> [Text section]

---+---

I recall one incident at my best friend’s house where I was trying so hard to hear the TV over the other stimuli in the room. My friend was talking on the phone, her ancient, diapered, toothless poodle was walking back and forth in front of me making a smack smack smack nose along with a sound that was like hoo-hoo followed by some grunt one would normally only hear an old man with dementia. Perhaps ironically, I kept turning the TV up louder because I couldn’t understand what was being said in the program I was watching. I even drew a cartoon of this event, and gave it to my friend, which to this day, she laughs about.
The reason for this is, as an HSP, I have a hard time filtering out stimuli. I hear all the sounds at once. For me, this tends to blend into one droning dirge that becomes some version of auditory torture.  Add to that the other senses of sight, smell, tactility, and include being empathic and sensing the emotions of others, and it’s a cocktail for that meltdown she mentions. Dr. Biali continues,

“As an introvert, being around other people drains me (as opposed to extraverts, who gain energy being around other people). That doesn’t mean I don’t like being with others, in fact I love it – but I can only do it for so long before I have to go into my cave and refuel.”

I am this way as well, but it does depend primarily on who those people are. If they are people I know well, who aren’t energy-vampires, then I absolutely ADORE being with them. But even so, I do need recovery time after a highly social event. It’s a precarious and delicate balance and I have had to learn to read myself well, and know when it’s time for me to make my exit, curl up on the sofa in front of the fireplace with a book or magazine, or watch TV. I don’t necessarily have to have silence to recharge. I just have to have control over the content and do something that relaxes me. Often, the best thing for me is to watch a program I enjoy, or journal or paint a picture, or get out the clay and sculpt something.

---+---

> [Information provided]
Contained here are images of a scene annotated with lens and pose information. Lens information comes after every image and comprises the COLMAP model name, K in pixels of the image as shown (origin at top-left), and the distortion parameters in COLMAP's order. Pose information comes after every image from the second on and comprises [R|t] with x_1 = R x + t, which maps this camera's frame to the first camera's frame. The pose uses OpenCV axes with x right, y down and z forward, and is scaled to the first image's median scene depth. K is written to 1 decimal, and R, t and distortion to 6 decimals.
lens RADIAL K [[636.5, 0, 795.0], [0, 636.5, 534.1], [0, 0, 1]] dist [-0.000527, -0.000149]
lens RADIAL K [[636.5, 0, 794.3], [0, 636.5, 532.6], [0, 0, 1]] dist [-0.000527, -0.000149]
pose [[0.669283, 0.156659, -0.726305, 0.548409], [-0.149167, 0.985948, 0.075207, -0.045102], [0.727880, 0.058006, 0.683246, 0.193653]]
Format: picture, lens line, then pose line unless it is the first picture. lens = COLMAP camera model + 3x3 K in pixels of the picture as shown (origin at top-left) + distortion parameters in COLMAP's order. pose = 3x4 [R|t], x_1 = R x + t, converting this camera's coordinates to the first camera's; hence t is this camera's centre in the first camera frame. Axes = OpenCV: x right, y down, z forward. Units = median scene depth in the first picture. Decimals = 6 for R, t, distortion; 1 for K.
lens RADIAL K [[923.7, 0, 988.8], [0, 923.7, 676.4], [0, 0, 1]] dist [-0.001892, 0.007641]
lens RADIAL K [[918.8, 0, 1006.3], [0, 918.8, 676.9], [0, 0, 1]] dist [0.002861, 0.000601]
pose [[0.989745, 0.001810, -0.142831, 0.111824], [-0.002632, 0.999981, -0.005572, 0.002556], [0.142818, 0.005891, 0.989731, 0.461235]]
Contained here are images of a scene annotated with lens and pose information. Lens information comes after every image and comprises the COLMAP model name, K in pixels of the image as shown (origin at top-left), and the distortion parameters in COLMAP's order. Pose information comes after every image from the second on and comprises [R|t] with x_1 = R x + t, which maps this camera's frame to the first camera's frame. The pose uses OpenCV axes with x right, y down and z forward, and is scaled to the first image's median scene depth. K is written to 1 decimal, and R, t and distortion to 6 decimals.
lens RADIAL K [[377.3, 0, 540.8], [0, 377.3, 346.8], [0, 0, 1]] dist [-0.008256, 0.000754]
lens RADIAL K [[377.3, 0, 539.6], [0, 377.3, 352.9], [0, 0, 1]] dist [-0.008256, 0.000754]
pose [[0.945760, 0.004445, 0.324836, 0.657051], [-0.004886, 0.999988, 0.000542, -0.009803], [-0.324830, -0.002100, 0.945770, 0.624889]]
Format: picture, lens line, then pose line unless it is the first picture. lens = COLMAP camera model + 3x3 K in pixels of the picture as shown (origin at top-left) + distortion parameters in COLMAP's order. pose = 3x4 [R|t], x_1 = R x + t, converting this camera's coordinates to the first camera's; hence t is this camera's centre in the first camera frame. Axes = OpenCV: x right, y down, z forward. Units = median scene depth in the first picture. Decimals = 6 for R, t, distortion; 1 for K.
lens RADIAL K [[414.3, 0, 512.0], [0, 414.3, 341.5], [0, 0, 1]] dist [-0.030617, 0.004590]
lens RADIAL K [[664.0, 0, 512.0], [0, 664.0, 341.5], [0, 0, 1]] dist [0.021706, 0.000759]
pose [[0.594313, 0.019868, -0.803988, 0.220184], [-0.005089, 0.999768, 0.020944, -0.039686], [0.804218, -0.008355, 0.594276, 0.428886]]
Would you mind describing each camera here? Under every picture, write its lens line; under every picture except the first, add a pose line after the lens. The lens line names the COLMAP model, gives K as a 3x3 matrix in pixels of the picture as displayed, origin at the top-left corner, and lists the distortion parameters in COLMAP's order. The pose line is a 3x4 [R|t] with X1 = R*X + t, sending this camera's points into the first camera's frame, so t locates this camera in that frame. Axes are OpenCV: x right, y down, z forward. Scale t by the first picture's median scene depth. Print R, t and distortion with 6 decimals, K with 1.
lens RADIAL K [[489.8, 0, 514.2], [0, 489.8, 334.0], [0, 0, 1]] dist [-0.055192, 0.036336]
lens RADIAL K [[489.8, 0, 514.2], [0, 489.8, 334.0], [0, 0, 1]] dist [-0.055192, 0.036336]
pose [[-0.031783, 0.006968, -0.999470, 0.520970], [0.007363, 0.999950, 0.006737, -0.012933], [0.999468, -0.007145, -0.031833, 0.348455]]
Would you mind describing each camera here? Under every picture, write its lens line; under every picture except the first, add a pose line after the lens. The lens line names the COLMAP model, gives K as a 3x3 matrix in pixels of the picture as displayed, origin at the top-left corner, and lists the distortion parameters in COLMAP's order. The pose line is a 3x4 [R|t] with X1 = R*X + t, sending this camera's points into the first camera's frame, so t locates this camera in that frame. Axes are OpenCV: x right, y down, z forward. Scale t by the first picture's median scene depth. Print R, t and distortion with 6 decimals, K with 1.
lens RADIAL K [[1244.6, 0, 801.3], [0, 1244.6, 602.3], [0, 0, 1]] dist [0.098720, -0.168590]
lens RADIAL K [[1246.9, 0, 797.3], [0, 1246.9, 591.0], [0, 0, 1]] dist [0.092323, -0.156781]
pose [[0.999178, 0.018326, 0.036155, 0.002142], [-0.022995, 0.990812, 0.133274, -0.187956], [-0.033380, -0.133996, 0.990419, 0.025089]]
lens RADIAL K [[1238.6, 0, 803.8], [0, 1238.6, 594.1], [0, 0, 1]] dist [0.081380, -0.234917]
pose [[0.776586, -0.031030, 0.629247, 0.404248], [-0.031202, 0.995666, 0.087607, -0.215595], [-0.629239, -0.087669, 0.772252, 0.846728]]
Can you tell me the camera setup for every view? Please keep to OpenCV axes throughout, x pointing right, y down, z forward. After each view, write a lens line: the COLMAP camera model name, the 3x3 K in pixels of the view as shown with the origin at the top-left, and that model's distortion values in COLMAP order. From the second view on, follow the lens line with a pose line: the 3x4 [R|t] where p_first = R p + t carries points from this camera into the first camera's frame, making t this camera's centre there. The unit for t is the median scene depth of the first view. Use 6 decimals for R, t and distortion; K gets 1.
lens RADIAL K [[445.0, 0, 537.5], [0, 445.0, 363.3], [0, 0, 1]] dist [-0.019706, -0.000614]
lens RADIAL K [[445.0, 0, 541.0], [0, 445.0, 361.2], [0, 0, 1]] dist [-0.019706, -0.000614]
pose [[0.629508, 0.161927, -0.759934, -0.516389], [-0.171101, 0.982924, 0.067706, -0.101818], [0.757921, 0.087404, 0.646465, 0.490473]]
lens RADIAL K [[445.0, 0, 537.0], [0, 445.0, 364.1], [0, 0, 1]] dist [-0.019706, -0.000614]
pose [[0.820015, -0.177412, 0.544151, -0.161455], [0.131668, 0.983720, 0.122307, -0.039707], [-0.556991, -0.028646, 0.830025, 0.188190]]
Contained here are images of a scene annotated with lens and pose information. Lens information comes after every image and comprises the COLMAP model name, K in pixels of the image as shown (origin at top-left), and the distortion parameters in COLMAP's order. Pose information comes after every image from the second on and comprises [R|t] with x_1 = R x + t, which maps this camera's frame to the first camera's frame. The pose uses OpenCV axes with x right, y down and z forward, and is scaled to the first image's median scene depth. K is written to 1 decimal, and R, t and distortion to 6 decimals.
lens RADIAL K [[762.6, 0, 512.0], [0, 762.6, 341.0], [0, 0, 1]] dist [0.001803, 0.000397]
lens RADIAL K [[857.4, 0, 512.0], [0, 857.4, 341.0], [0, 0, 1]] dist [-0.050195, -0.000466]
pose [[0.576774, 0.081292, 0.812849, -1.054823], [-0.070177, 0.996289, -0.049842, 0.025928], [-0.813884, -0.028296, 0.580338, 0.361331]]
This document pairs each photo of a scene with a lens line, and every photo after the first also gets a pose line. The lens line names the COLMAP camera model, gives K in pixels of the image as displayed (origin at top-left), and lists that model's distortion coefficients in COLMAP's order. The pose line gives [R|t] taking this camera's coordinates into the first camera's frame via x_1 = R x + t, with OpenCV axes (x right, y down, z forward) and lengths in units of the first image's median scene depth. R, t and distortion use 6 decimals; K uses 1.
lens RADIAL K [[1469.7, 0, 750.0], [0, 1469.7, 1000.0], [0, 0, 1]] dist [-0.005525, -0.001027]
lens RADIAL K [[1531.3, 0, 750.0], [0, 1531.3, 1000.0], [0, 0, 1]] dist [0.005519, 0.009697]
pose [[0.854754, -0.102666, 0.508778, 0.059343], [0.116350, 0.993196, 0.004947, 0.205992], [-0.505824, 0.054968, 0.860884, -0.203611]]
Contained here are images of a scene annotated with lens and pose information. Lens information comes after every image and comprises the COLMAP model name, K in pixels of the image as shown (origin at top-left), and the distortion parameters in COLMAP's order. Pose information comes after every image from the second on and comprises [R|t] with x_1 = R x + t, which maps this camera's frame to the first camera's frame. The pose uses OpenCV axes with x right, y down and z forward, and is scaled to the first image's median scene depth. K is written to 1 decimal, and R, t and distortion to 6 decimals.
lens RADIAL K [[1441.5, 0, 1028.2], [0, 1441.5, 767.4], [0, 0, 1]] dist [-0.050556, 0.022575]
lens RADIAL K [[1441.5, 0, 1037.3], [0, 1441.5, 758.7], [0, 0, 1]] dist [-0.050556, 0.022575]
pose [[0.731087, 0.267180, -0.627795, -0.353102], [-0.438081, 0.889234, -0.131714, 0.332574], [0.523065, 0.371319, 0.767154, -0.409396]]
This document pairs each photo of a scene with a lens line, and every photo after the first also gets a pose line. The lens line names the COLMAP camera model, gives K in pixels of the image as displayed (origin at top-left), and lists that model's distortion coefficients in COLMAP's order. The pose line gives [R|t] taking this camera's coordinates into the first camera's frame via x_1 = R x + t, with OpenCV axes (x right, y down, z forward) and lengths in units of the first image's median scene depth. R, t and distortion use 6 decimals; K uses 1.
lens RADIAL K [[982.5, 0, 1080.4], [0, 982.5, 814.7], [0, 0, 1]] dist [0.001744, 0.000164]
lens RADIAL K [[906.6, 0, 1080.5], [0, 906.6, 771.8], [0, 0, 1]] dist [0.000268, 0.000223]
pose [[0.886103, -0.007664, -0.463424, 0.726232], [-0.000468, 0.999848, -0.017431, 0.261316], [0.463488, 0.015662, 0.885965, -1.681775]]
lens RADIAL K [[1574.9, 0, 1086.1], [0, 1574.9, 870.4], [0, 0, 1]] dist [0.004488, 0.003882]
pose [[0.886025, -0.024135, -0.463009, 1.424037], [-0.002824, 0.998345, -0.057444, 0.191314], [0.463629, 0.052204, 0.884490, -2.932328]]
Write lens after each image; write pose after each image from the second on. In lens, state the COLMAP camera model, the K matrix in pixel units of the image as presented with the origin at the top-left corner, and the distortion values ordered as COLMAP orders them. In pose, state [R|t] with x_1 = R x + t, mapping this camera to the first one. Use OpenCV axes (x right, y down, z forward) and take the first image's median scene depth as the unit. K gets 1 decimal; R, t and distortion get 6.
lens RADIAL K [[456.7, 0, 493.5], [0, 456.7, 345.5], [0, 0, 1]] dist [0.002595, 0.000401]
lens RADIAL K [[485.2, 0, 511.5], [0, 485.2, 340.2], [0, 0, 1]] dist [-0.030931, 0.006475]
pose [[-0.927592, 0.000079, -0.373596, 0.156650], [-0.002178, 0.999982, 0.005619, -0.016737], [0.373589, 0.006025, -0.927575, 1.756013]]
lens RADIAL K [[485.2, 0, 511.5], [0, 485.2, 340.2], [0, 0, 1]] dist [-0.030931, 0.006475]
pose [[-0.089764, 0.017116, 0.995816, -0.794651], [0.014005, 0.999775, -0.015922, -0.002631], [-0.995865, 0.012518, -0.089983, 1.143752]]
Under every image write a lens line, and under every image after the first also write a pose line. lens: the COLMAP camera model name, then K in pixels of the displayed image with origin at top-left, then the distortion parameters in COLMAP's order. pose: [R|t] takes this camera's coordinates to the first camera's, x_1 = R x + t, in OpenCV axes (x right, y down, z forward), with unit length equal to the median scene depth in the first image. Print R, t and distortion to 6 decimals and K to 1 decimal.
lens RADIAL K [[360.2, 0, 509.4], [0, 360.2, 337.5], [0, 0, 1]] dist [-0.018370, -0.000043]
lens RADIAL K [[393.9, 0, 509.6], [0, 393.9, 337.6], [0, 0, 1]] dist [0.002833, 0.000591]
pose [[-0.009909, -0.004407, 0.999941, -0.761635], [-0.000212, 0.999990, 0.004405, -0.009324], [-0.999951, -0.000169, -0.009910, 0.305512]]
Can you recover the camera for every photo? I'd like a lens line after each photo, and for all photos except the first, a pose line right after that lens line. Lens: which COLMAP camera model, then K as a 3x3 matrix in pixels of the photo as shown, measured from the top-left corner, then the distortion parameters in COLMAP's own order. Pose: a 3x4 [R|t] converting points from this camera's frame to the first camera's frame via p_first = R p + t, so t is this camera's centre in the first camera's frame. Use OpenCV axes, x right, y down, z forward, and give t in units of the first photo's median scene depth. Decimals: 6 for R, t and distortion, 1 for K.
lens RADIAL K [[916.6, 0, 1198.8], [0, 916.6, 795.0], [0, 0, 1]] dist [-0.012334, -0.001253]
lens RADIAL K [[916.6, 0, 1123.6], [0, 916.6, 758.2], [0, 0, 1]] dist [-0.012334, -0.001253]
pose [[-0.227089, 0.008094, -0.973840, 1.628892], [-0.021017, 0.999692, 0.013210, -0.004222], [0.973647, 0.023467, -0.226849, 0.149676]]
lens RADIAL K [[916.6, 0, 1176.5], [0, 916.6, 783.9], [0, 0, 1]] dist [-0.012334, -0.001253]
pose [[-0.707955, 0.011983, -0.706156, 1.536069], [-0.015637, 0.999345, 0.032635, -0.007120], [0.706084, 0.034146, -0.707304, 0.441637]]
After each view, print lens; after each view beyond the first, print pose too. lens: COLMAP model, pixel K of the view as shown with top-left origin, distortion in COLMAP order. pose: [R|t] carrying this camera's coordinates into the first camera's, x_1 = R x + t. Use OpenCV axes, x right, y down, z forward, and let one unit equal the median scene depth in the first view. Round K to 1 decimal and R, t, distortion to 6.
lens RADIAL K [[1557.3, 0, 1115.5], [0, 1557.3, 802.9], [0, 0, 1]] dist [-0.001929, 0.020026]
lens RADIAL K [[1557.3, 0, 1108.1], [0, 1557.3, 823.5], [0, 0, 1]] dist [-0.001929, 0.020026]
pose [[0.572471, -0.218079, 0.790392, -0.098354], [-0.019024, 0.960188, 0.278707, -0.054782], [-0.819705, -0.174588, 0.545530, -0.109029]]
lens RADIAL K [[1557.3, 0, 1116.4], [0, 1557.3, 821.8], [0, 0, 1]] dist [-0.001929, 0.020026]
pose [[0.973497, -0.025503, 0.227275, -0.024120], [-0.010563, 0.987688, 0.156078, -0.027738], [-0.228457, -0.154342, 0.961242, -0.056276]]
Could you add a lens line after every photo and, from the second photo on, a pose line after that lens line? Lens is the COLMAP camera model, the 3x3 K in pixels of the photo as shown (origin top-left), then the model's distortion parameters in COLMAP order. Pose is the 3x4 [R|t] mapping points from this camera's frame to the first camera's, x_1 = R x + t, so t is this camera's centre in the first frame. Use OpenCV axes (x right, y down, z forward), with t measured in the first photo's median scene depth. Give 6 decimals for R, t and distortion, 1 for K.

---+---

> [Exercise objective] Translate into French the sentence "I don't necessarily have to have silence to recharge." from the text on sensory overload and recharging. The records are not used in any task.

> [Solution for this problem] Je n'ai pas forcément besoin de silence pour me ressourcer.